Monday, April 19, 2010


As you can tell by the frequency of posts on the subject, dealing with accumulated and precious "stuff" is probably the most pressing issue when one is transitioning from a land-based life to a boat-based life (see Stuff and Such Oct 07 as an example). It's probably the most asked question when people find out we're planning to do this, because most folks just can't imagine living without their 42" flat screen, 3 cars, 8 sets of dishes, 15 sets of linens, 6 junk drawers and the 14 appliances that litter the 300 sq ft kitchen..."How are you going to live without all your stuff?  What will you do to keep occupied?"

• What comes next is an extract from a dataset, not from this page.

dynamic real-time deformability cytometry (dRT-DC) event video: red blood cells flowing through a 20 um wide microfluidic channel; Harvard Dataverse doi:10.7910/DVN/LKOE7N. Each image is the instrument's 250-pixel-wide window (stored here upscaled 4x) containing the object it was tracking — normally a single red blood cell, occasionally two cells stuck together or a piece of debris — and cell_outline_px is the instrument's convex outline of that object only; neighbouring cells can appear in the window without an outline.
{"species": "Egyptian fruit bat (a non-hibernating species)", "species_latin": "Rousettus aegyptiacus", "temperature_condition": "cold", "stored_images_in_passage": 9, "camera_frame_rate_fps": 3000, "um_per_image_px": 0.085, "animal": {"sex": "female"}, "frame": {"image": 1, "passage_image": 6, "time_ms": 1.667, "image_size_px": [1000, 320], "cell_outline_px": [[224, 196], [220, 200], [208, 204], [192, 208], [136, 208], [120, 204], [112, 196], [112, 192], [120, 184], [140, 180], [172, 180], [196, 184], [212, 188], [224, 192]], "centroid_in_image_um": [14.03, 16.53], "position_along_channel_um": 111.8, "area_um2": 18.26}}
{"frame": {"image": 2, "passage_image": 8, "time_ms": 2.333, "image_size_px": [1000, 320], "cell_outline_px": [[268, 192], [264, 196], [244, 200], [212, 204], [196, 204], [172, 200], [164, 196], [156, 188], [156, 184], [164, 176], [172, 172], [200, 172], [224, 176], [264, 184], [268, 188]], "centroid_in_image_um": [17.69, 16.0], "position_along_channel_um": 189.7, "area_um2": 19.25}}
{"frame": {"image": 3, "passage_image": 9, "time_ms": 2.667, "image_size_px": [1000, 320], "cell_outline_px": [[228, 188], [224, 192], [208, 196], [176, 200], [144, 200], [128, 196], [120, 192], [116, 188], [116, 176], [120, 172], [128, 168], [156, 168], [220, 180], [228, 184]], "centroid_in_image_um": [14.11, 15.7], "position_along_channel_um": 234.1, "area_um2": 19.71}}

We've spent the past week wandering around New England visiting grandbabies, living out of 2 suitcases and 2 back packs, traveling by plane, bus, train, and subway, and I can most assuredly tell you that I didn't think of all of the "stuff" at home once.  (More posts with many pictures to come as soon as I can grab the time.)  Cruisers have a mental framework that they deal in, a framework that has pared things down to what is essential to living, to what will enhance the essence of life without detracting from it.  The few possessions that we have left are carefully picked to sustain the physical life and to remind us of the important things...diaries, logs, a few photos, a few books that speak to us.  I've been mulling this all over once again while watching my granddaughters dig in the sand in Cape Cod and while watching my grandson sleep in his mama's arms on the subway and I was trying to figure out just how to put it into words that the non cruiser would "get" as my son-in-law says.   When we got home late last night I was getting caught up on the sailing blogs I follow while waiting on laundry, and one of the cruisers put it in better words than I can so I'll just let you read hers to understand.  As a little background, they decided to move back on land for a short time while their teenagers went to school and had a little social time with other kids.  They had just found a house and put their total possessions (that amounted to a few suitcases) into it, when someone broke in and stole everything (see The Ultimate Purge).  Recently the police found some of their things as well as the thieves and the police asked them to write an impact statement for the sentencing.  Their experience has moved me beyond words and may help you to understand that while we are ditching a huge amount of our physical possessions, there still remains the need too have some tangible contact with past events and people we love.  Here are her words:  In Our Own Words.

And, if you're wondering at our classification of ourselves as "cruisers" when we're only living on our boat in the summer on an inland lake?  Well I guess you've figured out by now that we've already left in so many ways.